__Your task__: Output every record exactly, apart from its images.

═════ Study material

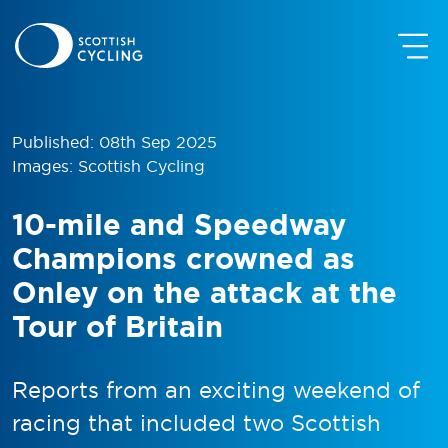
Published: 08th Sep 2025
Images: Scottish Cycling
10-mile and Speedway
Champions crowned as
Onley on the attack at the
Tour of Britain
Reports from an exciting weekend of
racing that included two Scottish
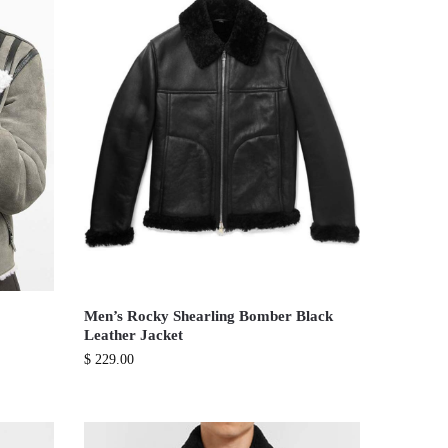
Men’s Rocky Shearling Bomber Black
Leather Jacket
$
229.00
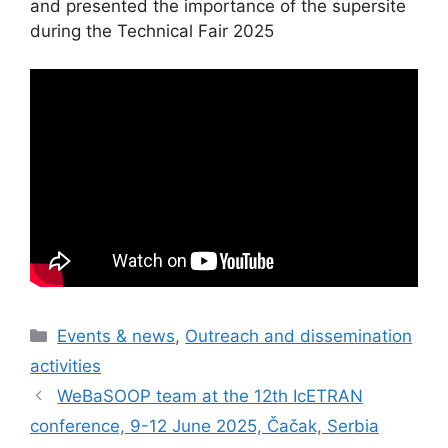
and presented the importance of the supersite
during the Technical Fair 2025
Categories
Events & news
,
Outreach and dissemination
activities
WeBaSOOP team at the 12th IcETRAN
conference, 9-12 June 2025, Čačak, Serbia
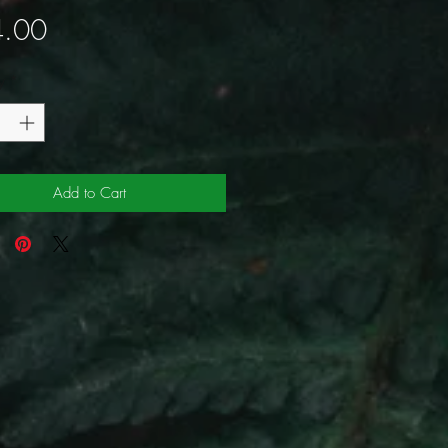
Price
.00
y
*
Add to Cart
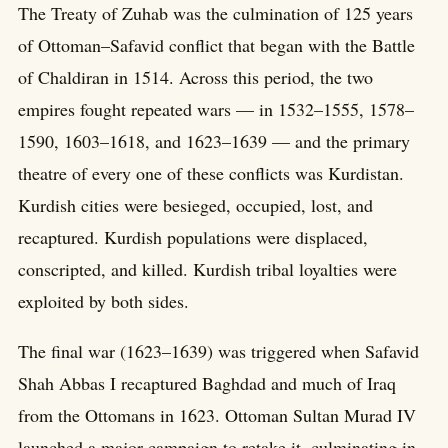
The Treaty of Zuhab was the culmination of 125 years
of Ottoman–Safavid conflict that began with the Battle
of Chaldiran in 1514. Across this period, the two
empires fought repeated wars — in 1532–1555, 1578–
1590, 1603–1618, and 1623–1639 — and the primary
theatre of every one of these conflicts was Kurdistan.
Kurdish cities were besieged, occupied, lost, and
recaptured. Kurdish populations were displaced,
conscripted, and killed. Kurdish tribal loyalties were
exploited by both sides.
The final war (1623–1639) was triggered when Safavid
Shah Abbas I recaptured Baghdad and much of Iraq
from the Ottomans in 1623. Ottoman Sultan Murad IV
launched a major campaign to retake it, culminating in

══════════

__The completed task__:
Published: 08th Sep 2025
Images: Scottish Cycling
10-mile and Speedway
Champions crowned as
Onley on the attack at the
Tour of Britain
Reports from an exciting weekend of
racing that included two Scottish
Men’s Rocky Shearling Bomber Black
Leather Jacket
$
229.00
and presented the importance of the supersite
during the Technical Fair 2025
Categories
Events & news
,
Outreach and dissemination
activities
WeBaSOOP team at the 12th IcETRAN
conference, 9-12 June 2025, Čačak, Serbia
Price
.00
y
*
Add to Cart
The Treaty of Zuhab was the culmination of 125 years
of Ottoman–Safavid conflict that began with the Battle
of Chaldiran in 1514. Across this period, the two
empires fought repeated wars — in 1532–1555, 1578–
1590, 1603–1618, and 1623–1639 — and the primary
theatre of every one of these conflicts was Kurdistan.
Kurdish cities were besieged, occupied, lost, and
recaptured. Kurdish populations were displaced,
conscripted, and killed. Kurdish tribal loyalties were
exploited by both sides.
The final war (1623–1639) was triggered when Safavid
Shah Abbas I recaptured Baghdad and much of Iraq
from the Ottomans in 1623. Ottoman Sultan Murad IV
launched a major campaign to retake it, culminating in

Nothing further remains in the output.